I have a similar pet peeve when somebody says, “The QB completed only 10 of 25 passes, but he had about three or four dropped.”
They never mention that probably on a couple of those catches, a receiver made a sensational grab.
The same way it’s not mentioned that San Diego State (2-10) might have put Notre Dame away in the opener had it not fumbled at the Irish 1-inch line.
When Tiger Woods wins a four-day tournament by four strokes, the runner-up is only one stroke per day behind the greatest player in the world.
“Do you know what’s the difference between a .250 hitter and a .300 hitter?” frustrated longtime minor-league catcher Crash Davis asks a prized major-league prospect in the 1988 classic Bull Durham. “About 24 extra hits a season. Six-month season, 24 weeks – that’s one extra hit a week.
“You get one extra ‘gork’, one more dying quail, one more ‘ground ball with eyes’ a week, and you’re playing in Yankee Stadium.”
And it’s not an accident when you consistently achieve such gorks or dying quails, just as it isn’t when they turn into pop-outs or just don’t have enough to get through the infield.
Yes, maybe the 2008 Irish were three plays away from 9-3 instead of 6-6. However, should they have been in such a position in the first place?
We look at one play maybe making the difference in the Syracuse game, but what about all the chances at plays that were there when you took possession at the Orange 23, 21 and 5 and coming away with only three points?
Who you are as a team is not determined by one play, but a multitude of possessions, quarters, games and even years.

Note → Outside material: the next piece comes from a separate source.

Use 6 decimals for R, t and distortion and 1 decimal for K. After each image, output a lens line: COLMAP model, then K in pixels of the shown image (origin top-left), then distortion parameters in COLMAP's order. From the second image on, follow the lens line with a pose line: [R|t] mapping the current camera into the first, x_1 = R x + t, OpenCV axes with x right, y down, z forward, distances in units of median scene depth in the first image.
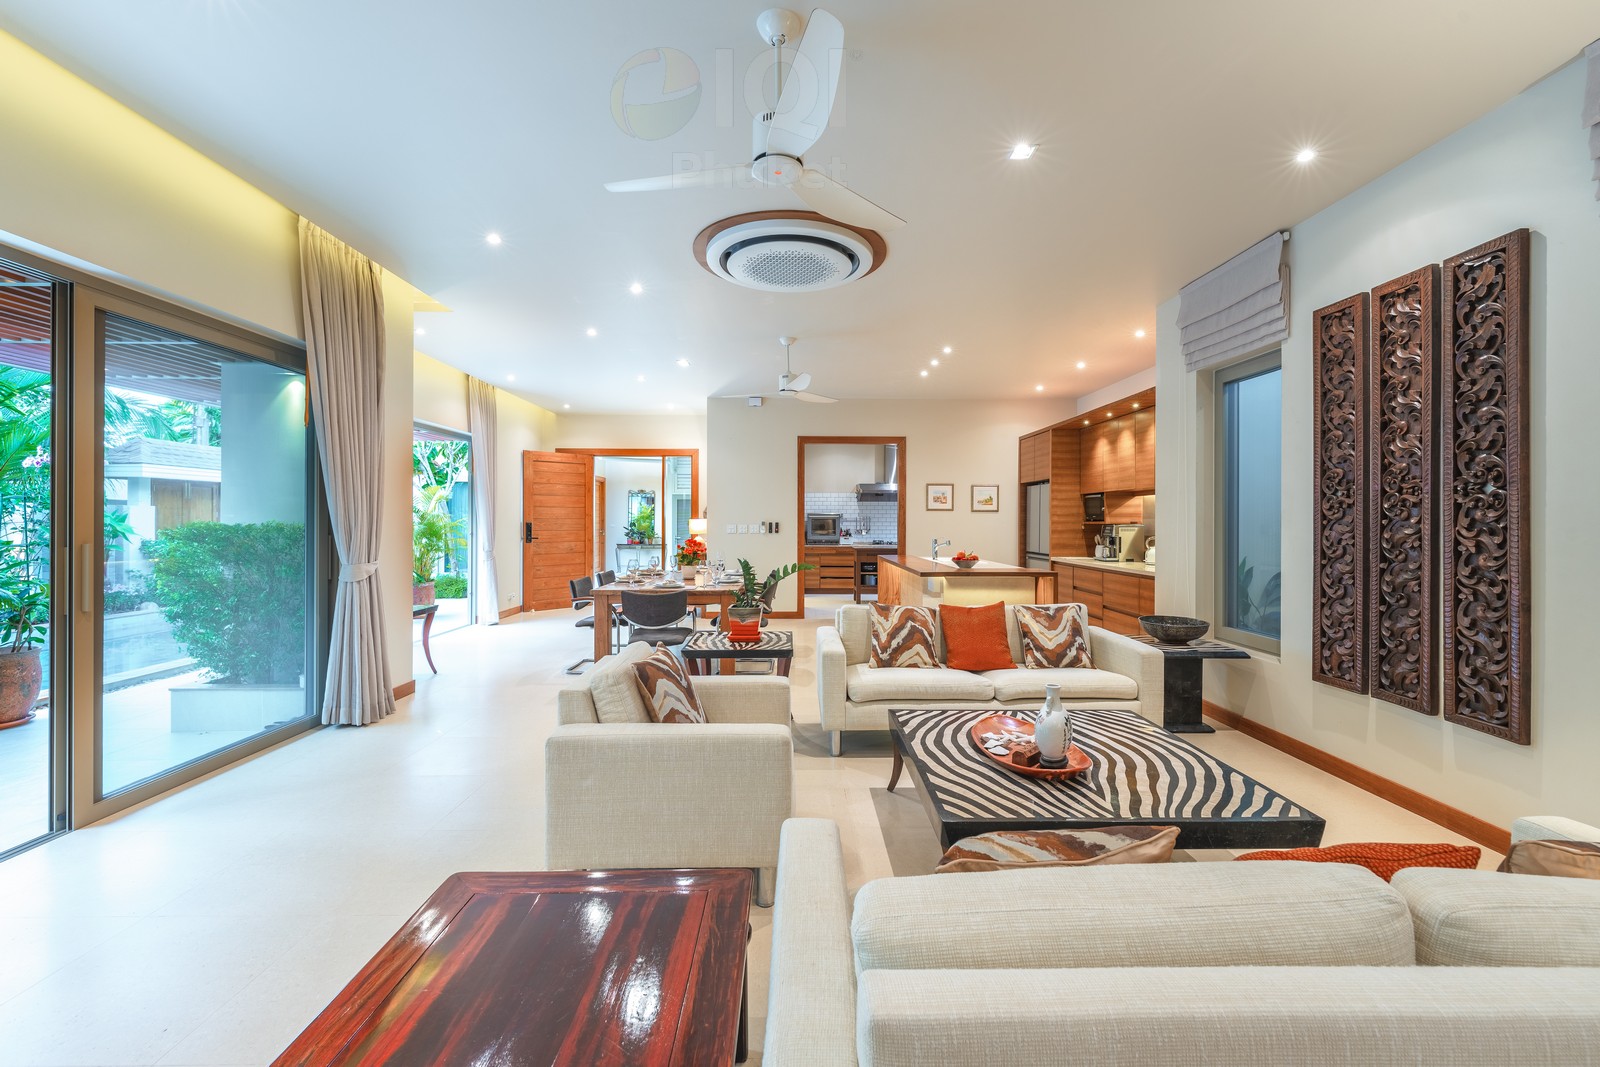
lens RADIAL K [[648.1, 0, 800.2], [0, 648.1, 522.3], [0, 0, 1]] dist [0.001855, 0.000098]
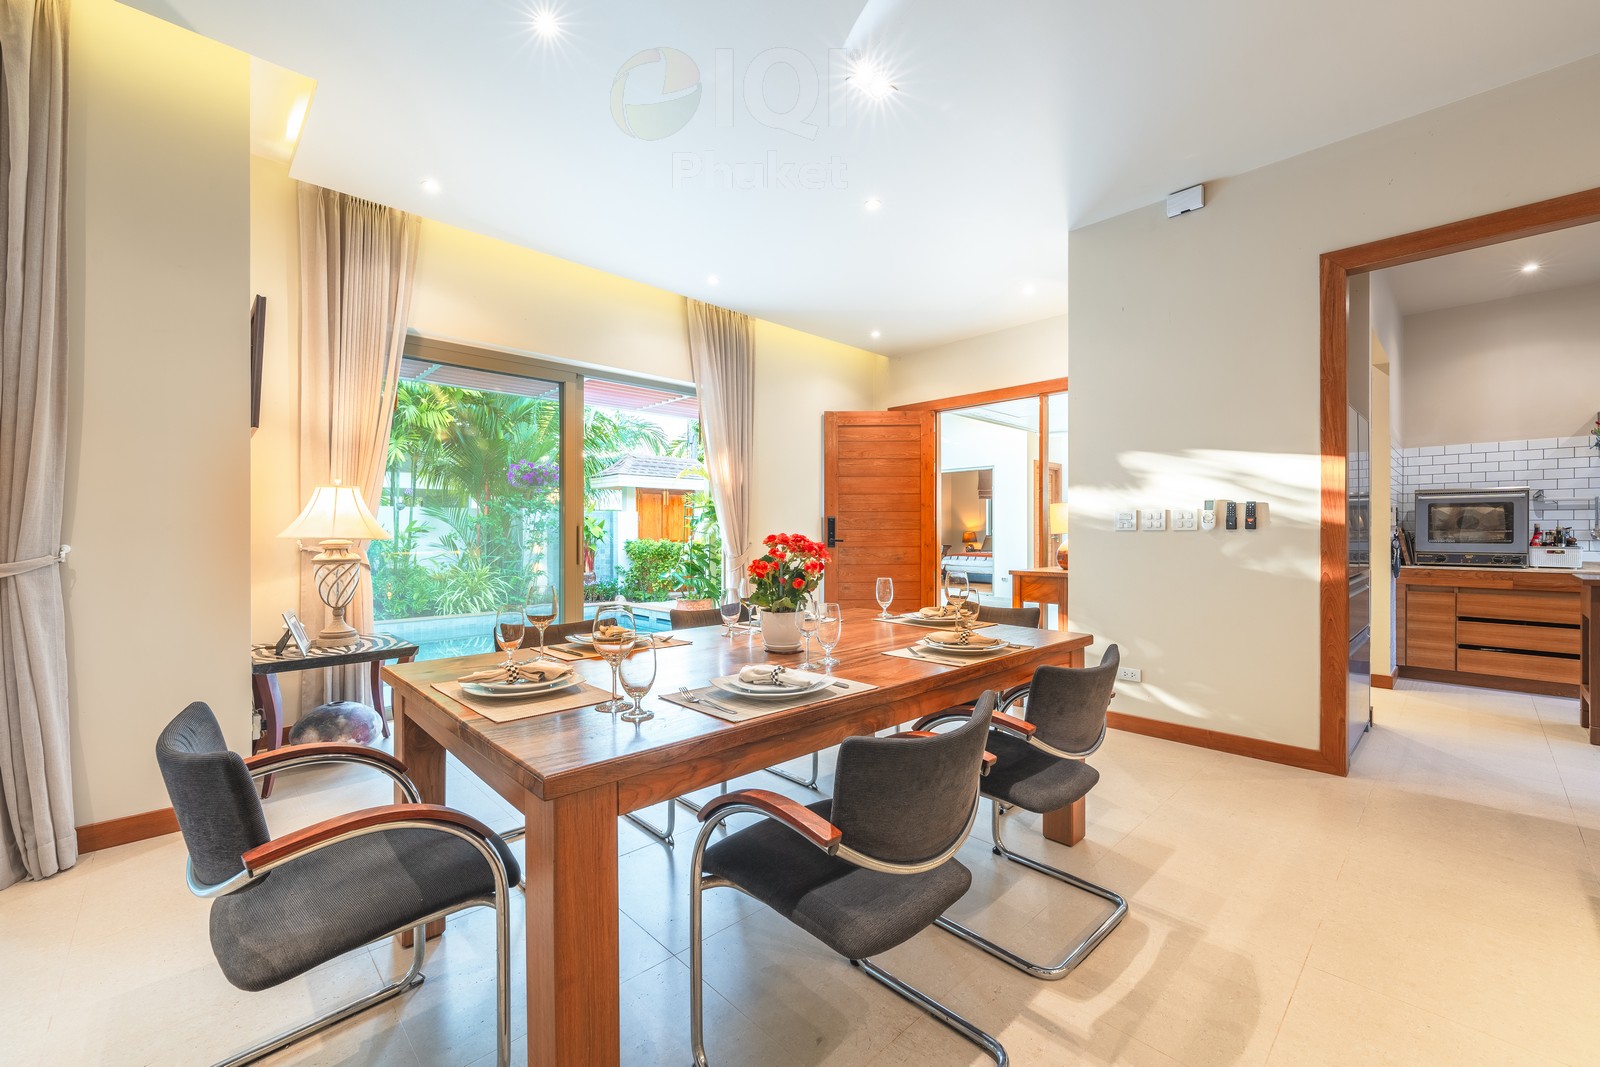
lens RADIAL K [[648.1, 0, 811.5], [0, 648.1, 532.2], [0, 0, 1]] dist [0.001855, 0.000098]
pose [[0.693398, -0.002056, -0.720552, 0.065798], [0.001329, 0.999998, -0.001575, 0.020383], [0.720554, 0.000134, 0.693399, 0.627789]]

There’s also a difference between being 5-6 against the nation’s No. 3-ranked schedule in 1986, and 6-6 versus the No. 82 slate this year. By the way, the two teams meeting for the national title, Oklahoma and Florida, have the No. 1- and No. 4-ranked schedules this season, respectively.
Outcomes are not truly determined by single plays, but rather by year-round preparation and the ebbs and flows of most any game that test mental acumen and tactics, emotional resolve, and physical execution and talent.

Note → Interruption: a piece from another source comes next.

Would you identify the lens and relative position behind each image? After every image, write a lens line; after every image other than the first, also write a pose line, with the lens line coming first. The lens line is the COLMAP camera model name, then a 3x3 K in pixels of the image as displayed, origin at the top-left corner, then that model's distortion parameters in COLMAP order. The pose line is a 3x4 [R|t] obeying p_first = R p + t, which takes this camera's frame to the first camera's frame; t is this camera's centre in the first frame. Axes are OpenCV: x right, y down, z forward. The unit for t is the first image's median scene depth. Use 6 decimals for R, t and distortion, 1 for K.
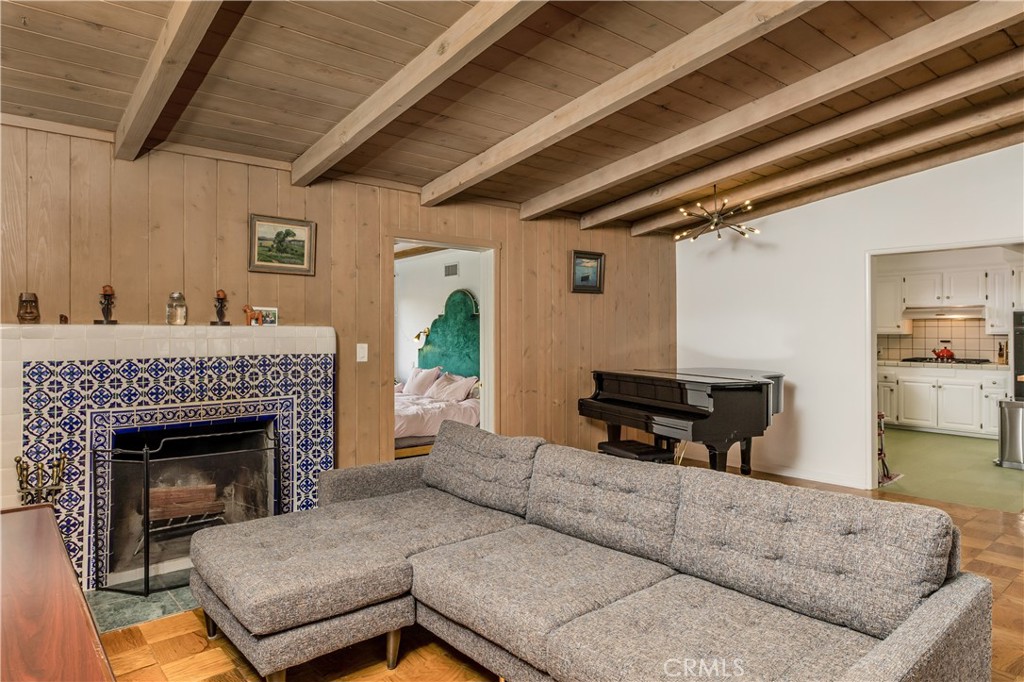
lens RADIAL K [[623.6, 0, 510.9], [0, 623.6, 334.2], [0, 0, 1]] dist [-0.000066, -0.000372]
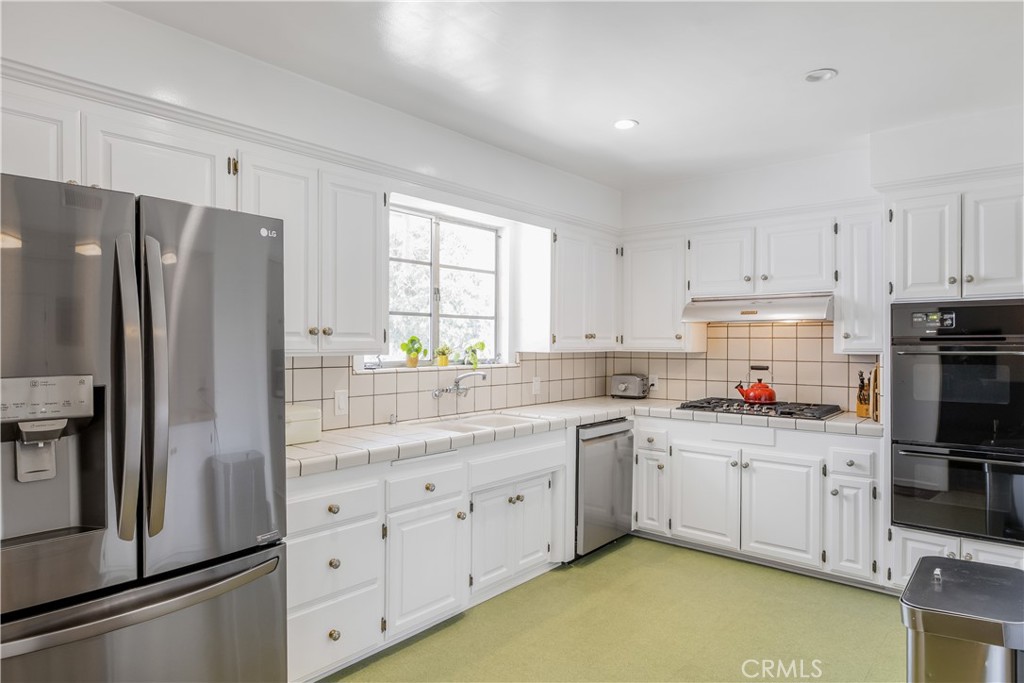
lens RADIAL K [[613.2, 0, 512.5], [0, 613.2, 346.4], [0, 0, 1]] dist [0.001372, 0.000319]
pose [[0.985898, 0.001850, 0.167338, 0.476661], [-0.002473, 0.999991, 0.003513, -0.007140], [-0.167330, -0.003877, 0.985893, 0.626007]]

Lady Luck ultimately has to play a hand too…but she can be a fickle siren one shouldn’t get engaged to for the long haul.
Two More Thoughts
• This Hawaii Bowl reminds me of the Liberty Bowl matchup with Boston College 25 years ago.
There was quite an outcry about Notre Dame going to the Liberty Bowl with a 6-5 record to face 9-2 Boston College. In an editorial, the student newspaper The Observer had a cartoon of the Golden Dome with the words “Sold Out” rubber-stamped on it.
The Irish had lost their last three games of the season, and athletics director Gene Corrigan approached president Rev. Theodore Hesburgh C.S.C. about possibly replacing the head coach, but Hesburgh replied the five-year deal would be honored.
Rumors even circulated that the seniors voted against playing the game but were urged to reconsider.
Lo and behold, on a frigid Memphis winter night, the underdog Irish defeated the Doug Flutie-led Eagles, 19-18, and the Notre Dame locker room afterward looked like it had just won the national title.
All the elements from 1983 are in place again (6-6 record, late-season collapse, embattled coach…), which I don’t know is a positive or negative.
• The hiring of 34-year-old Steve Sarkisian at Washington, and 33-year-old Lane Kiffin at Tennessee reveal just how challenging it can be to find an experienced head coach at top programs.
What if Notre Dame would have made such a hire this year? The probable reaction would have been, “#@$&*, another guy with no college head coaching experience!”
Folks, it’s really, really, really hard to find everything you’re looking for in a Notre Dame head coach, from graduation rates at their previous school (or your own graduation rate), to having played and won in big games, to a vibrant personality…
It’s like the proverbial bachelor who says, “All I want is a woman who looks like Erin Andrews, has the maternal instincts of June Cleaver, makes me laugh like Lucille Ball, has the culinary skills of Julia Child and the heart of Mother Teresa.”